• **Что нужно сделать**:
(a) Выпишите из воспоминаний о Шерерхофе все географические названия и названия усадеб, которые стоят в тексте в форме существительного, а не прилагательного.
(b) Подхватите воспоминания о Шерерхофе и продолжите их сразу после последнего предложения.

• **Фрагмент текста**:
# # # # #
Прием, оказанный мне Улафом и Дагни в Шерерхофе – одно из самых дорогих воспоминаний той мюнхенской поры. На вокзале в Тегернзее меня встречал юный сын Улафа с огромным сенбернаром, Улаф Андреас, которого мы звали Малыш Улаф. Старый дом Шерерхоф, стоящий на вершине холма, являл собой сказочное зрелище: вытянутый в длину, двухэтажный, ему было пять сотен лет, и он был срублен из толстейших бревен. Тут все было похоже на Норвегию, даже лиственный лес среди южно-немецкого горного ландшафта и баварских озер.

День выдался теплый, на Улафе был только зеленый передник, прикрывавший самое необходимое, да и то не очень. Он был совершенно такой, каким я его запомнил, когда он в моем детстве приезжал к нам в Нёрхолм. Невысокий, загорелый и сильный, с бритой головой, он напоминал одного из Репинских казаков. И был совершенной противоположностью своей изящной и хрупкой жены Дагни, одетой в простое деревенское платье. Это была моя первая встреча с ними в их доме, но далеко не последняя. Живя в Мюнхене, я часто приезжал в Шерерхоф, и до и после войны, я чувствовал, что мне рады в этом самом норвежском доме Верхней Баварии.

Сам о том не подозревая, я приехал к Улафу в очень непростое для него время. И дело не в том, что после гитлеровского переворота его, в числе многих других, перестали ценить как художникаи объявили, что у него дурной вкус. Нет, его уважали и чтили все, даже Геббельс, – но не все было благополучно с его политическими взглядами, а это было уже опасно. Однажды он поместил в «Симплициссимусе» сделанный им рисунок Гитлера. Летом 1933 года этот рисунок был извлечен из небытия, и после статьи в газете «Фолькишер Беобахтер» выставка Улафа в «Stätische Gallerie» [33]33
  Государственная галерея (нем.).


[Закрыть]
была закрыта.
# # # # #
(Записи из набора данных)
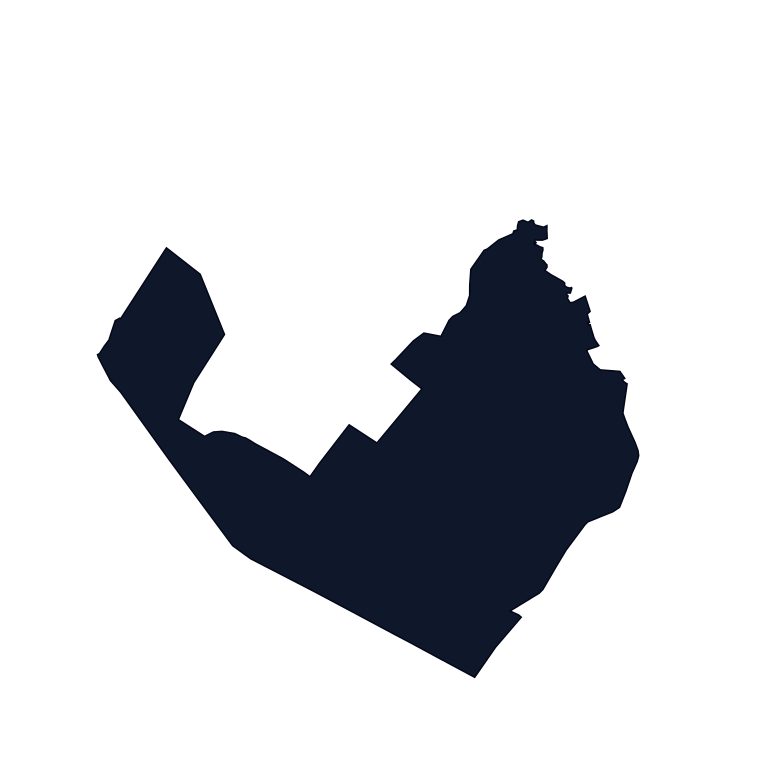 Municipal Area Council, Federal Capital Territory, Nigeria, rotated 119°
{"feature_id": "59680162B38183120701356", "entity_name": "Municipal Area Council", "entity_type": "district", "adm_level": 2, "iso_a3": "NGA", "parent_name": "Nigeria", "parent_adm1": "Federal Capital Territory", "projection": "natural_earth1", "projection_center": [7.293, 8.887], "detail": "fine", "context": "isolated", "style": "filled", "palette": "ink", "viewbox_px": 768, "rotation_deg": 119, "n_neighbors": 0, "source": "geoboundaries", "source_scale": "gbopen_adm2", "svg_char_len": 2367}
<svg xmlns="http://www.w3.org/2000/svg" viewBox="0 0 768 768"><g transform="rotate(119 384 384)"><path d="M564.5,513.2L575.4,489.4L598.8,438.0L599.9,429.0L600.6,423.5L601.5,415.7L599.4,345.1L599.3,340.2L598.9,316.4L598.7,305.3L597.9,253.1L597.5,235.5L597.2,206.4L597.1,199.2L596.6,162.5L560.0,158.8L521.4,150.9L520.7,154.2L521.2,160.9L521.4,163.7L499.0,151.0L491.7,146.8L486.6,145.4L460.8,144.9L441.0,144.2L409.7,140.0L405.8,138.9L395.2,130.4L384.8,121.9L377.7,118.2L367.2,119.6L360.3,120.5L359.9,120.6L341.7,123.9L329.0,125.0L323.2,126.5L319.1,129.5L313.4,136.1L303.5,149.5L297.7,156.4L293.7,160.9L287.5,163.3L266.0,171.4L266.0,172.4L265.8,174.4L265.6,175.5L264.7,177.8L263.4,176.9L262.6,176.2L262.4,176.1L258.6,183.8L266.8,201.7L265.0,210.9L263.5,212.9L259.1,219.2L257.1,222.1L255.7,222.9L249.1,216.9L247.7,215.6L246.2,214.7L243.4,220.4L241.5,223.0L237.7,226.9L234.6,230.1L232.2,232.4L233.0,233.7L231.6,235.3L230.5,234.1L224.3,240.2L220.6,238.9L220.2,239.3L209.6,250.7L220.6,258.0L222.7,260.6L220.3,265.0L217.7,265.7L217.2,267.7L215.7,268.0L214.1,265.1L209.0,266.2L208.8,267.0L209.9,267.6L210.8,271.3L210.3,273.7L208.1,274.9L207.5,277.1L207.4,291.2L206.7,298.3L202.9,298.0L200.8,299.2L200.3,301.0L199.0,303.9L198.8,307.1L196.2,307.6L193.3,309.1L189.6,310.0L187.8,311.2L188.4,314.1L188.4,317.7L189.2,320.1L188.1,321.0L187.4,319.5L186.5,319.6L186.1,321.4L184.9,321.7L181.3,315.1L177.6,311.8L175.0,313.4L173.0,314.6L171.9,315.3L170.6,316.1L167.1,317.9L166.5,318.3L167.9,319.3L169.5,320.5L171.6,328.9L170.4,331.3L168.9,332.1L168.9,334.4L172.7,336.4L173.3,341.9L174.9,343.2L176.8,344.9L181.2,343.8L184.5,342.1L187.3,344.7L190.1,344.1L202.4,353.5L215.8,359.1L218.6,361.3L224.7,361.9L241.5,363.7L256.1,356.9L265.1,352.0L275.6,350.0L280.4,351.0L284.8,352.0L291.5,356.6L296.8,358.0L301.6,357.8L314.7,357.3L320.1,373.8L332.0,379.2L356.8,385.5L363.1,387.4L367.6,363.1L369.9,348.5L439.0,361.6L436.6,394.7L484.6,402.0L501.0,403.8L500.0,411.1L498.3,435.4L498.7,467.4L498.3,474.6L498.3,479.0L499.1,481.8L499.2,482.3L499.7,490.6L504.0,502.8L508.7,510.0L516.8,515.5L514.8,546.6L475.0,551.0L418.0,547.5L377.1,598.0L370.4,640.3L454.5,646.0L454.5,647.0L458.8,649.8L467.8,648.1L472.6,647.2L478.8,645.9L486.4,647.0L495.4,647.6L497.2,648.8L498.7,647.3L503.8,639.8L511.1,628.7L513.6,625.0L518.9,610.2L554.1,535.9L564.5,513.2Z" fill="#0f172a" stroke="#020617" stroke-width="1.5"/></g></svg>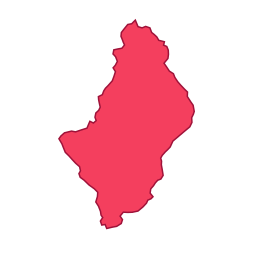 the district of Califórnia, Paraná, Brazil, rotated 299°
{"feature_id": "56859067B16760684583143", "entity_name": "Califórnia", "entity_type": "district", "adm_level": 2, "iso_a3": "BRA", "parent_name": "Brazil", "parent_adm1": "Paraná", "projection": "albers", "projection_center": [-51.334, -23.667], "detail": "fine", "context": "isolated", "style": "filled", "palette": "rose", "viewbox_px": 256, "rotation_deg": 299, "n_neighbors": 0, "source": "geoboundaries", "source_scale": "gbopen_adm2", "svg_char_len": 1617}
<svg xmlns="http://www.w3.org/2000/svg" viewBox="0 0 256 256"><g transform="rotate(299 128 128)"><path d="M36.5,165.8L41.2,168.4L45.2,167.6L47.1,163.8L52.1,164.7L54.0,168.6L56.4,172.6L60.2,177.0L66.4,179.4L71.3,180.6L74.5,180.3L77.2,182.4L80.0,183.2L81.8,178.9L85.8,177.4L89.9,178.3L93.2,178.5L96.7,179.3L99.3,181.5L103.6,181.7L108.2,178.1L112.0,175.0L115.3,173.4L117.5,171.2L120.7,171.2L125.2,172.2L128.0,173.1L131.8,174.1L138.3,173.6L151.8,178.7L159.0,181.5L163.9,181.2L167.9,178.7L171.7,178.5L174.6,177.9L179.5,173.9L181.4,170.0L184.3,164.6L188.3,162.6L189.3,158.8L191.2,152.8L192.6,149.0L195.0,144.4L197.5,141.4L197.8,136.6L200.3,131.8L202.1,128.1L208.2,129.2L212.0,127.7L215.6,125.5L218.1,122.4L217.7,119.0L221.1,118.0L219.6,112.4L221.6,109.1L222.5,105.5L223.0,102.4L226.2,98.6L225.4,94.2L222.4,91.8L221.5,87.6L225.9,82.1L221.0,80.7L218.4,77.6L212.3,76.5L208.3,75.9L204.8,77.4L202.8,79.9L200.8,82.2L198.9,84.7L194.8,84.0L192.3,80.9L189.5,77.7L185.5,79.0L184.3,82.6L181.1,86.4L176.7,86.5L173.4,85.8L171.2,89.7L166.3,90.7L161.6,91.4L155.3,90.0L151.8,89.0L148.7,88.8L144.7,89.4L141.1,86.9L138.5,88.6L135.1,91.5L132.8,93.6L129.3,93.8L125.5,92.6L121.4,93.9L119.0,96.6L115.6,95.3L115.4,91.4L112.4,91.7L108.0,92.2L103.8,88.2L99.2,84.0L97.9,80.1L93.0,74.8L88.6,73.2L85.1,72.8L82.1,77.9L79.2,81.4L76.3,85.0L75.0,89.8L73.4,94.4L71.8,99.3L70.7,104.4L67.5,107.2L64.3,107.2L61.7,110.1L61.1,114.8L59.3,121.4L58.5,128.1L57.1,132.7L53.2,134.5L47.7,135.7L45.3,140.1L41.7,144.4L38.8,146.6L37.4,149.3L33.2,149.0L30.4,152.1L32.5,154.8L29.8,158.1L33.8,162.5L36.5,165.8Z" fill="#f43f5e" stroke="#9f1239" stroke-width="1.5"/></g></svg>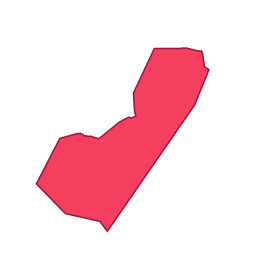 the Parish of Saint James, rotated 218°
{"feature_id": "BRB-1992", "entity_name": "Saint James", "entity_type": "Parish", "adm_level": 1, "iso_a3": "BRB", "parent_name": "Barbados", "parent_adm1": "", "projection": "mercator", "projection_center": [-59.619, 13.191], "detail": "fine", "context": "isolated", "style": "filled", "palette": "rose", "viewbox_px": 256, "rotation_deg": 218, "n_neighbors": 0, "source": "natural_earth", "source_scale": "10m", "svg_char_len": 844}
<svg xmlns="http://www.w3.org/2000/svg" viewBox="0 0 256 256"><g transform="rotate(218 128 128)"><path d="M100.1,223.8L89.7,187.1L80.7,33.9L92.7,37.1L124.6,22.0L165.8,27.6L175.3,77.8L165.1,91.7L162.3,94.4L162.0,94.2L161.6,94.1L161.4,94.2L161.0,94.6L160.5,95.0L160.2,95.1L159.6,95.0L159.3,95.0L158.8,94.9L158.1,94.9L157.7,95.0L157.2,95.3L156.0,96.1L155.7,96.3L155.0,96.6L154.7,96.7L154.4,96.7L152.4,98.5L151.7,98.9L151.2,99.1L150.9,99.1L150.6,99.3L149.9,99.3L149.5,99.3L149.1,99.4L148.2,100.1L144.7,101.4L143.6,104.8L138.6,126.8L135.9,133.3L134.0,137.1L132.0,137.7L131.3,138.2L130.8,138.9L130.1,140.7L129.7,141.7L129.2,142.1L130.1,143.1L132.6,144.6L145.2,158.9L156.2,206.9L136.0,222.7L134.3,224.5L130.9,227.1L121.5,231.2L117.6,233.6L117.5,234.0L115.2,232.6L105.5,223.4L100.1,223.8Z" fill="#f43f5e" stroke="#9f1239" stroke-width="1.5"/></g></svg>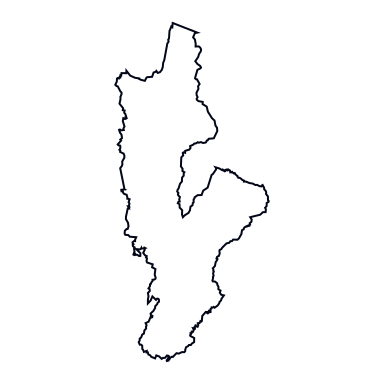 the district of Hueytamalco, Puebla, Mexico
{"feature_id": "50627088B70242427867447", "entity_name": "Hueytamalco", "entity_type": "district", "adm_level": 2, "iso_a3": "MEX", "parent_name": "Mexico", "parent_adm1": "Puebla", "projection": "natural_earth1", "projection_center": [-97.308, 20.034], "detail": "fine", "context": "isolated", "style": "outline", "palette": "ink", "viewbox_px": 384, "rotation_deg": 0, "n_neighbors": 0, "source": "geoboundaries", "source_scale": "gbopen_adm2", "svg_char_len": 6052}
<svg xmlns="http://www.w3.org/2000/svg" viewBox="0 0 384 384"><path d="M197.3,32.6L172.7,23.0L172.3,27.2L171.3,26.5L169.5,31.0L169.0,38.4L168.2,39.8L168.6,41.6L167.3,43.6L164.3,60.0L163.2,62.8L162.7,67.4L161.7,70.0L159.9,72.2L157.7,72.9L156.3,70.9L155.6,71.8L153.6,72.5L152.1,76.8L147.1,77.2L146.3,77.9L144.9,80.8L141.2,79.9L139.0,78.9L139.1,78.4L135.1,77.8L130.2,75.6L126.4,70.7L126.3,73.2L121.5,73.1L121.2,75.5L120.5,75.2L120.3,77.3L119.6,76.9L118.9,78.5L117.8,78.0L117.0,78.5L116.8,81.6L115.3,84.8L116.5,86.0L117.8,86.4L120.3,91.3L121.5,92.5L121.6,93.9L120.4,97.0L120.5,99.1L119.5,103.7L123.1,108.2L122.8,110.2L124.6,110.5L124.2,112.7L125.4,114.1L126.5,117.8L125.5,117.6L125.7,118.8L124.9,119.0L123.3,118.2L122.8,121.1L124.5,126.5L123.4,128.5L123.8,130.0L120.7,130.4L119.9,129.5L119.1,129.8L119.9,132.5L121.5,134.6L122.0,138.2L120.3,139.5L121.1,140.6L117.7,144.4L118.5,145.4L119.9,145.5L120.4,146.4L120.2,148.7L119.4,149.8L120.3,150.6L120.1,151.9L123.6,153.6L124.4,155.6L124.3,157.8L122.2,161.5L122.4,164.3L121.9,165.9L120.2,168.2L124.5,189.3L123.6,189.1L124.2,189.4L121.3,189.8L121.5,191.3L122.8,191.2L123.1,192.7L124.1,193.9L126.6,194.7L127.4,197.4L127.3,198.7L129.6,199.2L128.6,202.3L129.5,203.6L129.0,205.1L129.3,206.6L128.0,206.4L129.1,208.6L127.7,208.7L126.0,216.5L125.9,219.1L128.0,222.7L128.5,226.3L127.7,228.9L126.5,229.1L124.9,230.7L124.6,233.4L125.2,234.8L128.3,235.1L129.8,236.7L136.2,237.2L135.1,239.7L135.1,241.1L134.1,241.0L132.6,242.2L132.6,243.1L133.5,244.2L132.7,244.8L133.0,246.3L134.6,247.4L134.0,248.8L134.5,251.4L133.4,254.6L134.4,255.1L135.2,254.3L135.3,254.9L137.0,254.7L139.1,256.0L140.3,255.9L140.4,253.2L136.2,249.1L139.5,249.4L140.8,249.0L141.3,248.0L141.4,248.4L143.2,248.5L143.9,248.4L144.3,247.6L145.3,248.1L144.6,248.4L144.7,249.9L143.2,252.9L145.0,255.3L146.7,256.1L146.0,257.4L147.0,258.3L146.5,261.1L147.1,262.5L152.7,264.3L152.1,267.3L155.4,269.0L154.7,274.8L155.6,277.4L155.5,278.7L154.5,279.5L152.5,279.8L152.6,280.9L151.3,282.5L150.7,284.1L150.0,284.3L150.0,286.1L148.5,288.5L149.7,289.2L149.8,291.0L147.9,293.0L148.5,296.2L147.9,299.5L147.9,303.4L150.7,300.4L152.4,296.4L156.0,299.9L157.0,298.7L157.9,298.7L158.8,299.3L159.0,300.6L158.9,301.8L157.7,302.7L157.0,304.4L155.2,306.2L155.1,308.0L153.5,310.8L150.6,313.5L150.8,314.8L152.5,316.0L152.1,317.3L150.9,317.7L150.5,317.2L148.6,321.7L145.6,323.1L146.6,325.4L146.0,326.7L146.1,328.6L144.4,330.4L143.9,333.6L142.3,334.5L141.1,337.5L139.7,338.6L139.7,340.4L138.7,342.2L139.8,344.7L141.1,344.7L142.2,345.6L142.3,349.0L143.1,349.8L143.9,351.9L146.7,350.9L146.6,352.4L147.8,352.3L148.4,354.5L150.3,355.4L151.2,356.8L155.1,358.4L156.3,355.4L159.1,356.4L161.7,358.9L163.0,357.9L165.0,357.9L167.0,355.5L168.4,355.8L168.9,356.2L168.4,357.0L169.0,357.4L166.7,360.3L166.9,361.0L168.4,360.6L168.6,359.8L169.2,359.6L170.4,357.6L172.0,356.7L172.8,357.0L176.5,353.2L178.8,353.6L181.9,352.1L184.4,352.1L185.3,350.9L185.2,349.8L186.1,347.2L188.1,346.1L188.9,345.0L190.9,345.0L191.6,343.8L194.1,342.1L194.2,338.0L190.4,336.0L190.1,335.2L190.9,334.2L190.5,333.2L191.7,332.9L191.7,331.6L193.0,331.8L193.8,329.9L193.0,328.2L193.7,328.3L194.1,329.4L194.8,329.0L195.0,328.1L194.4,327.2L195.2,326.4L195.7,324.5L195.9,326.2L197.6,326.8L198.3,325.0L197.8,323.2L199.6,323.0L200.4,321.1L201.3,321.6L201.8,321.2L202.3,315.9L205.8,311.9L207.1,312.0L207.2,313.1L207.8,313.4L208.9,312.3L208.8,310.9L209.2,310.5L209.7,310.7L210.5,312.9L210.6,308.9L211.4,308.5L211.6,307.4L212.9,307.5L213.7,306.9L214.6,307.7L217.6,305.6L219.2,303.3L219.5,302.0L221.0,300.5L221.6,298.6L223.9,295.4L221.3,294.8L219.8,292.7L220.5,290.6L218.4,289.2L218.4,286.5L217.4,285.1L217.2,283.3L215.1,281.6L212.8,281.4L212.4,280.6L213.1,278.1L212.9,276.9L213.6,275.8L213.1,273.4L213.8,271.5L213.3,270.9L213.4,269.5L212.8,268.3L214.9,266.1L215.7,262.1L217.4,259.6L217.4,258.9L216.5,258.5L217.1,256.8L218.9,255.9L219.7,253.4L219.4,250.8L219.7,249.9L221.3,249.2L222.1,247.8L226.5,243.4L229.2,242.8L230.4,241.2L232.0,241.1L233.1,239.6L237.5,239.7L239.0,238.3L241.4,234.0L242.0,230.2L243.7,229.3L244.0,228.0L244.9,227.1L248.1,226.1L247.5,225.8L250.1,224.7L249.7,223.2L251.4,221.8L251.7,219.5L250.2,217.2L260.2,214.7L262.9,212.2L265.6,212.1L265.9,209.3L265.1,207.8L266.6,206.2L266.7,203.0L268.5,201.9L268.7,201.1L268.0,200.2L267.9,196.4L266.0,193.9L266.2,192.3L265.6,190.7L264.3,189.5L264.0,187.5L262.6,185.0L261.7,185.6L261.5,186.4L259.6,186.2L257.1,184.9L255.3,185.0L252.8,183.6L249.3,183.0L246.0,181.6L243.9,181.6L244.0,180.6L242.1,179.8L241.2,178.8L239.6,177.8L238.3,177.8L237.5,176.7L237.6,176.2L235.4,174.3L234.8,173.1L234.0,173.5L233.5,172.8L232.1,172.6L232.0,171.9L230.3,172.3L230.1,170.7L229.1,170.0L228.2,170.2L228.6,168.8L227.3,170.1L226.6,170.2L226.3,169.6L225.2,170.0L225.0,171.2L224.5,171.3L222.8,169.6L222.3,170.2L219.4,168.5L215.5,167.3L216.2,168.4L216.0,169.5L213.0,173.9L211.6,175.0L207.6,187.7L203.2,190.6L201.6,195.0L197.6,195.2L194.6,197.3L194.4,198.5L193.6,199.5L193.6,202.4L192.8,203.1L192.5,205.3L190.5,206.6L189.9,210.4L188.5,212.9L184.7,215.3L182.9,217.2L182.0,214.5L182.2,210.2L179.7,207.7L179.5,204.2L177.8,203.2L178.4,201.9L179.7,201.5L179.2,199.7L179.9,197.0L178.3,195.4L177.9,194.4L178.4,193.0L177.2,191.5L177.6,189.8L178.6,188.4L180.0,183.8L181.9,181.5L182.1,177.5L183.7,175.7L183.7,173.4L184.4,172.2L182.4,171.0L182.6,168.8L180.9,166.4L181.3,157.4L183.2,155.4L182.8,152.9L183.5,152.3L185.1,152.8L185.2,150.8L189.3,149.6L190.5,148.0L190.1,146.1L193.4,144.6L194.2,143.6L196.2,143.3L197.7,142.2L198.8,142.7L201.0,142.1L203.0,143.0L205.5,142.6L206.1,142.2L206.8,140.5L207.7,140.3L208.7,138.8L213.8,138.3L217.3,131.0L217.0,127.7L215.5,125.6L214.5,120.5L212.0,118.2L207.9,111.7L206.7,106.6L202.6,104.1L202.7,101.9L198.4,101.1L196.8,99.7L196.6,98.9L197.6,97.1L196.6,95.0L196.5,92.7L198.4,89.0L198.1,86.2L199.6,84.0L197.0,79.3L195.9,79.2L195.0,78.2L197.4,69.9L200.7,68.2L201.0,67.3L199.9,65.7L197.4,64.0L195.3,61.2L198.2,57.0L199.0,54.1L200.8,51.3L201.1,49.4L200.2,47.6L198.7,46.4L195.6,46.5L195.7,43.7L194.9,39.5L193.1,37.3L194.9,33.1L197.3,32.6Z" fill="none" stroke="#020617" stroke-width="2"/></svg>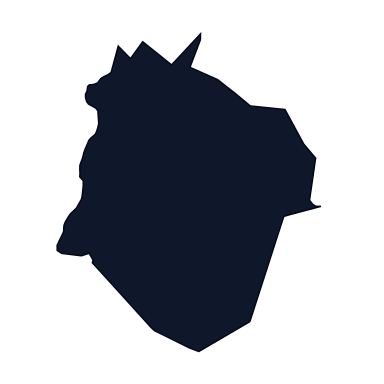 the district of Nova Santa Rita, Piauí, Brazil, rotated 5°
{"feature_id": "56859067B4327076074901", "entity_name": "Nova Santa Rita", "entity_type": "district", "adm_level": 2, "iso_a3": "BRA", "parent_name": "Brazil", "parent_adm1": "Piauí", "projection": "natural_earth1", "projection_center": [-42.096, -8.116], "detail": "fine", "context": "isolated", "style": "filled", "palette": "ink", "viewbox_px": 384, "rotation_deg": 5, "n_neighbors": 0, "source": "geoboundaries", "source_scale": "gbopen_adm2", "svg_char_len": 1160}
<svg xmlns="http://www.w3.org/2000/svg" viewBox="0 0 384 384"><g transform="rotate(5 192 192)"><path d="M186.7,33.7L160.6,67.2L129.8,46.6L119.1,64.5L105.8,53.1L101.0,80.0L98.0,82.5L93.6,85.1L91.2,87.0L88.6,91.4L85.7,93.0L82.7,93.9L80.5,94.1L78.9,95.9L78.6,100.5L77.4,103.9L77.7,107.0L79.1,111.0L81.2,113.4L88.8,116.8L91.2,119.3L91.7,122.9L92.5,127.8L93.1,131.9L92.6,135.9L91.8,139.5L90.9,142.5L89.3,144.3L86.4,147.2L84.8,149.5L83.8,152.6L81.9,158.4L80.8,162.3L80.5,164.9L79.8,168.6L78.7,172.3L78.0,175.3L78.3,179.8L78.8,183.0L78.9,186.7L82.7,190.3L83.1,194.7L83.1,198.2L82.9,205.9L82.4,209.1L81.1,211.9L78.2,218.2L74.5,222.4L72.8,224.3L70.6,228.2L68.4,232.9L67.4,236.3L67.4,239.4L67.6,242.1L66.9,244.7L64.9,249.9L63.8,252.7L62.3,256.9L62.8,262.0L67.6,264.5L87.3,265.2L94.9,262.0L99.4,268.5L98.9,271.2L112.3,283.5L163.0,330.5L166.9,333.5L179.6,338.4L202.6,347.4L212.7,350.3L260.9,316.1L262.7,308.4L282.9,219.9L285.6,208.3L292.6,205.6L321.7,195.1L316.6,195.4L313.6,194.0L309.8,190.0L312.2,147.5L299.2,134.6L277.4,101.7L269.7,101.6L242.6,101.2L227.0,90.4L207.7,77.8L179.1,68.0L187.1,39.6L186.7,33.7Z" fill="#0f172a" stroke="#020617" stroke-width="1.5"/></g></svg>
# # # # #
• **Выполненные задания**:
(a) Шерерхоф, Тегернзее, Норвегия, Нёрхолм, Мюнхен, Верхняя Бавария.

(b)
Я приехал через год после этого, но его влиятельным друзьям все еще приходилось тратить много усилий, убеждая партийное начальство в том, что Улаф всегда был аполитичен и рисовал карикатуры на всех подряд, у кого были подходящие для этого лица. В конце концов об этом доложили Гитлеру, который махнул на все рукой со словами: «Он художник, и рисует он хорошо».

Но Улаф угодил между двух огней.

Из своего изгнания в Праге его старый коллега по «Симплициссимусу» Томас Теодор Хайне по непонятной причине сообщил, что Улаф Гулбранссон якобы донес на него гестапо, в результате чего Хайне пришлось бежать. Обвинение такого доброго и прямолинейного человека, как Улаф, не лезло ни в какие ворота.

Хайне располагал также письмом, датированным 1933 годом, в котором Улаф, отправив свою карикатуру в редакцию журнала, описывает лицо Гитлера и его политику в крайне нелестных выражениях. И профессору Гулбранссону было очень важно, чтобы этот доносчик был разоблачен. Суть в том, что Хайне подделал год. Письмо было написано не в 1933, а в 1930 году, когда еще существовала свобода слова!

Мне это рассказали, когда я был учеником Улафа. И когда я сегодня читаю забавную, но вместе с тем очень непредвзятую и глубокую книгу Дагни «Das Olaf Gullbransson Buch», я нахожу в ней неопровержимые доказательства против Хайне. Однако яд его лжи уже успел сделать свое дело. Улаф попал в предатели, и от друзей в эмиграции он стал получать письма, в которых они отказывали ему в своей дружбе и доверии. Люди, которых Улаф любил, возвращали ему его необыкновенно остроумную автобиографию – «Это случилось однажды», которая как раз тогда вышла в свет, им потребовались годы, чтобы понять что к чему.

Спрашивается, зачем такой известный художник как Хайне, с которым я познакомился в Норвегии уже во время войны, пошел на такое? Да, я прекрасно понимаю, что он, будучи евреем, ненавидел режим, отнявший у него не только кусок хлеба, но и обесценивший все его достижения на посту ведущего художника в «Симплициссимусе»… Однако направить свою ненависть на друга и коллегу, который всегда помогал ему… Поистине это был один из тех иррациональных поступков, которые порой случались в атмосфере травли, характерной для того времени. Позже Хайне сказал одному из учеников Улафа, художнику Рагнвальду Бликсу, что он никогда не верил, будто Улаф его предал. Но ему так и не простили его поступка.

Прошло пятьдесят пять лет с тех пор, как я познакомился с художниками, которые с самого начала работали в «Симплициссимусе». И я рад, что судьба свела меня с ними.

Высокий, добродушный Эдуард Тёни, уроженец Южной Тиролии, специалист по изображению офицеров и светских дам, жанр, который в журнале всегда был актуальным.

Очень добрый, глуховатый, Вильгельм Шульц. Он никогда не рисовал карикатур, только великолепные жанровые сцены из немецких будней.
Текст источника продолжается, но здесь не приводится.